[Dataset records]
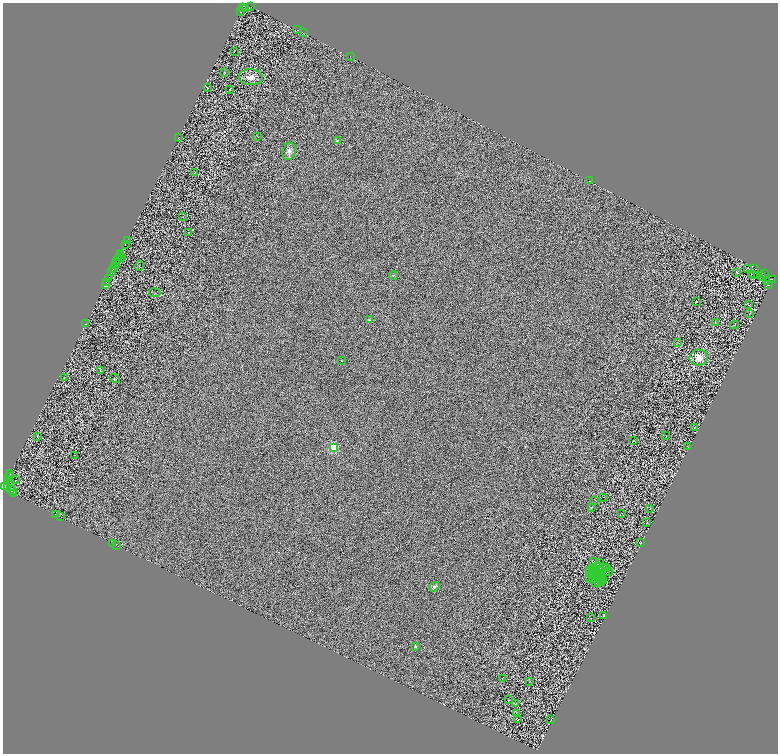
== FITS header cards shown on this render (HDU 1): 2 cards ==
NAXIS1  =                 1551
NAXIS2  =                 1503

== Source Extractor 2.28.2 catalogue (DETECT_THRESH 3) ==
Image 1551 x 1503 px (HDU 1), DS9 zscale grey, zoomed out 1/2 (1 PNG px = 2 x 2 image px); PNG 780 x 756 px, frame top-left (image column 2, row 1502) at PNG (3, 3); each listed source drawn as its Kron ellipse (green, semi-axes under 4 px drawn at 4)
Background 0.72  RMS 2.1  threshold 6.27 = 3 sigma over >= 5 px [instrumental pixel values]
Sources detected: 186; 62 cannot appear on this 1/2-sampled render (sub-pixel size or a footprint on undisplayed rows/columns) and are neither listed nor drawn; the other 124 listed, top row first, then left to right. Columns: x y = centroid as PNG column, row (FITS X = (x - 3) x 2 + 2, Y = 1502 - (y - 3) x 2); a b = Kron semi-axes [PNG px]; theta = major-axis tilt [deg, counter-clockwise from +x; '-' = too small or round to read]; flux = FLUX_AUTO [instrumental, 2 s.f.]
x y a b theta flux
251 7 2 1 - 170
243 8 3 2 - 2800
245 8 2 1 - 530
241 12 2 1 - 400
297 30 2 1 - 3600
303 33 2 1 - 180
234 51 2 1 - 130
350 56 2 1 - 1700
225 73 2 1 - 110
251 77 12 8 -4 3500
207 87 3 2 - 120
230 90 3 1 - 140
258 136 4 1 - 150
178 138 2 1 - 92
337 141 4 3 - 700
289 151 9 6 73 2200
194 173 4 2 - 150
589 181 2 1 - 85
183 217 2 1 - 97
189 232 3 1 - 110
128 241 3 1 - 2200
125 244 2 1 - 2500
120 254 4 2 - 2300
119 256 2 1 - 2000
121 258 2 1 - 110
118 259 2 2 - 720
116 262 2 1 - 40
116 264 2 1 - 2200
139 266 5 1 - 170
747 268 2 1 - 120
113 269 3 2 - 6400
755 269 2 1 - 100
112 271 2 1 - 420
737 272 3 1 - 260
764 273 3 1 - 92
393 275 4 3 - 480
751 275 4 1 - 210
754 275 4 2 - 240
757 276 3 1 - 150
762 276 2 1 - 250
108 279 2 1 - 4200
772 279 3 1 - 190
766 281 2 1 - 84
107 283 2 1 - 330
105 285 3 2 - 16000
768 285 3 1 - 120
155 293 6 2 -9 290
696 302 3 2 - 96
749 305 4 1 - 140
750 314 3 2 - 180
369 320 4 3 - 480
715 322 3 2 - 140
86 324 2 1 - 120
734 325 4 2 - 250
678 343 2 1 - 110
699 358 9 8 - 6400
341 360 2 1 - 140
100 371 2 2 - 150
64 378 2 1 - 110
115 378 5 3 - 220
694 428 2 1 - 88
666 435 4 1 - 150
37 436 2 1 - 120
633 441 3 1 - 110
334 447 3 3 - 29000
688 447 2 1 - 95
75 455 2 1 - 99
10 473 2 1 - 1900
8 476 3 2 - 1300
8 479 2 1 - 6500
15 480 2 1 - 99
9 482 2 1 - 1600
3 487 3 1 - 13000
7 487 2 1 - 890
10 489 2 1 - 630
12 491 2 1 - 430
14 493 2 1 - 880
603 497 2 1 - 740
595 500 3 1 - 110
591 507 2 2 - 280
650 509 2 1 - 680
622 513 2 1 - 100
56 515 2 1 - 650
61 517 2 1 - 2500
647 522 2 1 - 96
113 543 4 1 - 11000
641 543 2 1 - 140
117 545 2 1 - 8700
594 562 2 1 - 130
600 563 2 1 - 91
599 566 3 1 - 1.5
593 568 3 1 - 130
600 568 9 1 -8 100
606 568 3 2 - 180
597 570 2 1 - 47
602 570 2 1 - 200
590 571 4 2 - 380
595 571 2 1 - 30
608 571 2 1 - 130
593 572 2 1 - 180
606 573 2 1 - 77
592 574 3 3 - 280
603 574 2 1 - 110
600 576 3 1 - 120
590 578 3 1 - 530
596 578 3 1 - 53
598 578 2 1 - 90
602 578 3 1 - 100
592 581 3 1 - 51
603 581 3 2 - 79
596 582 3 1 - 200
598 583 2 1 - 170
601 583 3 1 - 180
434 587 5 4 - 1000
604 616 3 2 - 190
590 618 3 1 - 100
415 646 2 2 - 1200
502 679 2 1 - 90
530 682 3 1 - 110
508 700 3 2 - 120
515 703 4 2 - 300
516 713 3 2 - 140
517 718 4 1 - 210
551 720 2 1 - 140
At the frame edge (FLAGS 8, measured only in part): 1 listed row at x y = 3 487
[62 sub-pixel or undisplayed-footprint detections neither listed nor drawn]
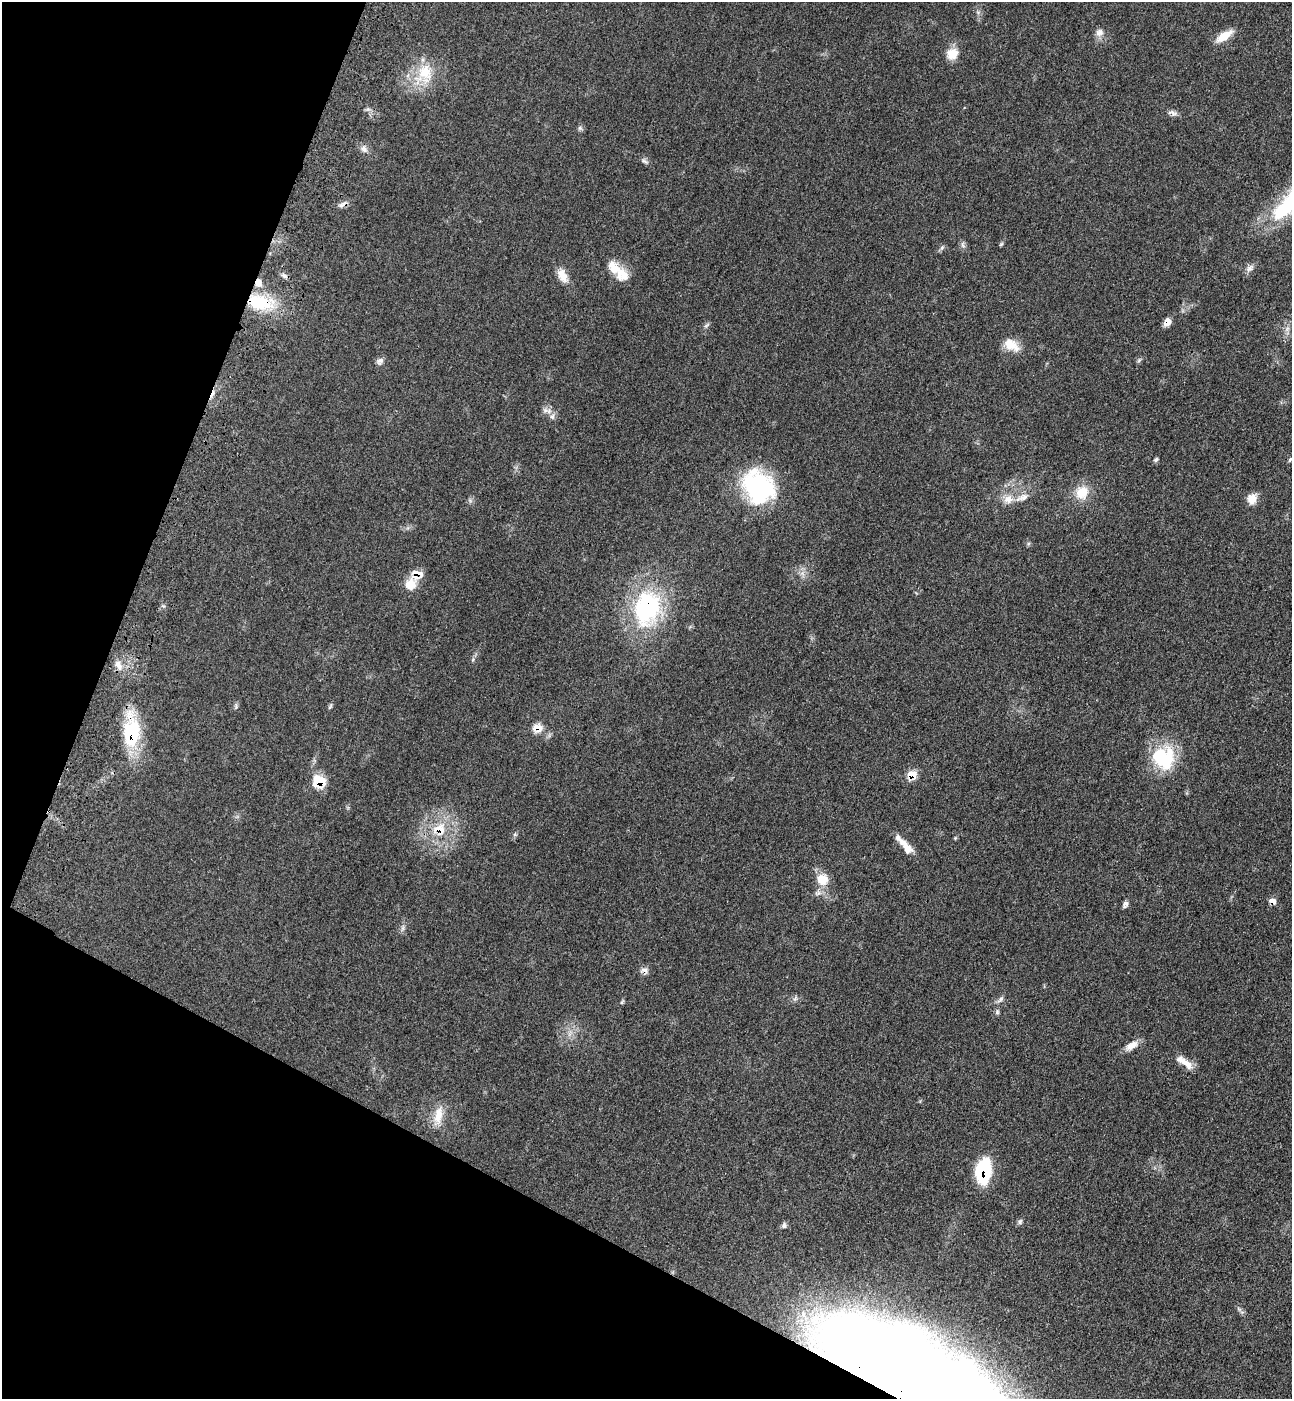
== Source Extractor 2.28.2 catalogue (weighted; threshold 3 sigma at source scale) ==
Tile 9 of 4 x 4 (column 1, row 3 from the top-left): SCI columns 376-1665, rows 1455-2851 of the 5774 x 5700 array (HDU 1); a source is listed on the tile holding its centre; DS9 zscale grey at full resolution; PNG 1294 x 1401 px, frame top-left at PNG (2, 2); no overlay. Shown black and unused: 22% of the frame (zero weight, under 3 of 4 exposures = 6% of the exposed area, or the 3 px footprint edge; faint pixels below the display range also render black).
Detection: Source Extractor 2.28.2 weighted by HDU 2 'WHT'; one run over the whole footprint, this tile lists its part. Background 0.0713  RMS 0.0055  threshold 0.0245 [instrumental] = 3 sigma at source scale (4.5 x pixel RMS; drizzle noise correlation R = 1.50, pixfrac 1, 0.05/0.05 arcsec/px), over >= 5 px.
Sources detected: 72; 1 inside a brighter object's white glare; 1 cosmic-ray / hot-pixel residue — not listed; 6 inside a brighter listed object's ellipse — not listed separately; the other 64 listed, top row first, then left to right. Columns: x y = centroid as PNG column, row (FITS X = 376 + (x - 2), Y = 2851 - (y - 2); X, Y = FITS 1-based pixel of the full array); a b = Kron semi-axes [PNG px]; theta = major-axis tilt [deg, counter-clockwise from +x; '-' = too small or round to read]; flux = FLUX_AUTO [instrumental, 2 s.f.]
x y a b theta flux
1099 32 12 10 43 3.4
1224 36 21 9 33 8.8
952 54 14 13 - 7.5
424 74 34 24 62 21
1173 113 14 7 -17 2.4
580 128 6 6 - 1.2
364 149 11 9 -67 2.8
644 161 11 5 -37 1.6
343 204 15 6 28 2.4
1001 244 6 5 - 0.78
963 245 10 5 -76 1.5
942 248 9 5 63 1.2
1250 268 13 8 35 2.7
562 275 19 10 -63 6.5
622 275 20 16 -66 8.6
284 276 10 5 -36 1.6
258 283 10 8 -86 4.3
260 302 37 19 -10 30
1167 322 9 7 60 4.3
707 325 9 4 35 1.1
1287 329 9 5 70 2.1
1011 345 23 14 -30 8.6
1139 360 7 4 46 0.95
380 361 11 8 46 2.1
545 410 9 7 -23 2.4
1156 459 7 5 33 0.98
1290 459 7 4 62 0.78
758 487 39 32 -56 66
1082 492 18 16 56 11
1008 499 14 12 17 6.1
1252 499 12 10 64 5.7
470 500 7 5 -46 1.1
411 584 17 15 53 8
647 608 44 31 78 68
473 659 7 4 72 0.9
118 665 18 9 -62 4.8
236 706 11 3 90 0.98
330 706 9 4 66 0.91
537 728 14 12 5 5.9
131 731 37 18 89 40
1160 756 34 21 47 27
912 775 8 7 - 10
319 781 16 14 -31 12
439 829 23 20 40 20
515 834 6 5 - 0.92
906 846 24 9 -50 7.2
822 879 15 14 - 9.7
818 893 11 7 10 2.6
1272 901 7 6 - 4.1
1125 904 8 6 55 1.8
403 928 10 6 70 1.7
644 970 12 8 -5 2.5
795 998 7 6 - 1.4
1000 999 13 5 45 1.9
622 1002 9 3 57 0.83
997 1012 8 6 77 1.2
1132 1046 18 9 34 5.2
1186 1063 21 9 -41 5.7
438 1116 30 11 78 9.6
983 1170 20 12 80 50
1020 1222 8 7 - 1.3
784 1225 8 6 84 1.4
1239 1309 8 4 -45 1.2
923 1397 174 56 -30 2000
Overlapping masked pixels (flux is a lower limit): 14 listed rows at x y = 343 204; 258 283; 260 302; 1167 322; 647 608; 537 728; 131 731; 912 775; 319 781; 439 829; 1272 901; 644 970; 983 1170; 923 1397
Isophote crosses this tile's border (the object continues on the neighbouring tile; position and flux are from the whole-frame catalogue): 1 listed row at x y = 923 1397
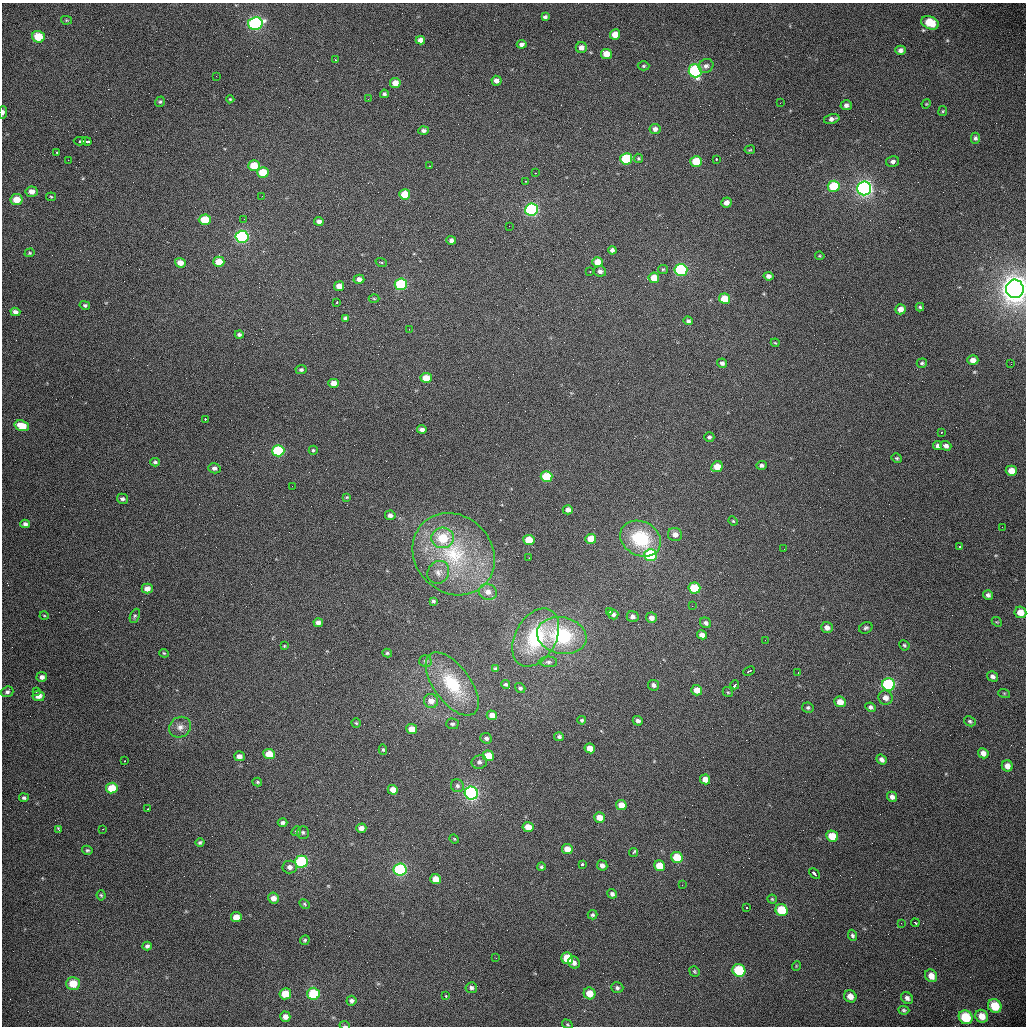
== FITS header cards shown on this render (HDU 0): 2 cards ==
NAXIS1  =                 1024 /fastest changing axis
NAXIS2  =                 1024 /next to fastest changing axis

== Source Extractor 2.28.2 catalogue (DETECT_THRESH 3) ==
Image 1024 x 1024 px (HDU 0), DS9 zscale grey, 1 PNG px = 1 image px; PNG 1028 x 1028 px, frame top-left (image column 1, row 1024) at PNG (2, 3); each listed source drawn as its Kron ellipse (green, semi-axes under 4 px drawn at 4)
Background 462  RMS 15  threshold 45.6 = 3 sigma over >= 5 px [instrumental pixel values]
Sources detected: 275; all 275 listed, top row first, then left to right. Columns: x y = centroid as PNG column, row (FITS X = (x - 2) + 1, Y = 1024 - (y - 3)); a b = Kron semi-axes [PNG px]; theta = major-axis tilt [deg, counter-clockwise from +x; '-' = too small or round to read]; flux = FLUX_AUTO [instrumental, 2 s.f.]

• **DESCRIPTION OF THE TASK**
Please express everything from the line containing "0): 2 cards" down to the end of the records as a numbered list, leaving out any blank lines.

• **RESPONSE TO THE EXERCISE**
1. == FITS header cards shown on this render (HDU 0): 2 cards ==
2. NAXIS1  =                 1024 /fastest changing axis
3. NAXIS2  =                 1024 /next to fastest changing axis
4. == Source Extractor 2.28.2 catalogue (DETECT_THRESH 3) ==
5. Image 1024 x 1024 px (HDU 0), DS9 zscale grey, 1 PNG px = 1 image px; PNG 1028 x 1028 px, frame top-left (image column 1, row 1024) at PNG (2, 3); each listed source drawn as its Kron ellipse (green, semi-axes under 4 px drawn at 4)
6. Background 462  RMS 15  threshold 45.6 = 3 sigma over >= 5 px [instrumental pixel values]
7. Sources detected: 275; all 275 listed, top row first, then left to right. Columns: x y = centroid as PNG column, row (FITS X = (x - 2) + 1, Y = 1024 - (y - 3)); a b = Kron semi-axes [PNG px]; theta = major-axis tilt [deg, counter-clockwise from +x; '-' = too small or round to read]; flux = FLUX_AUTO [instrumental, 2 s.f.]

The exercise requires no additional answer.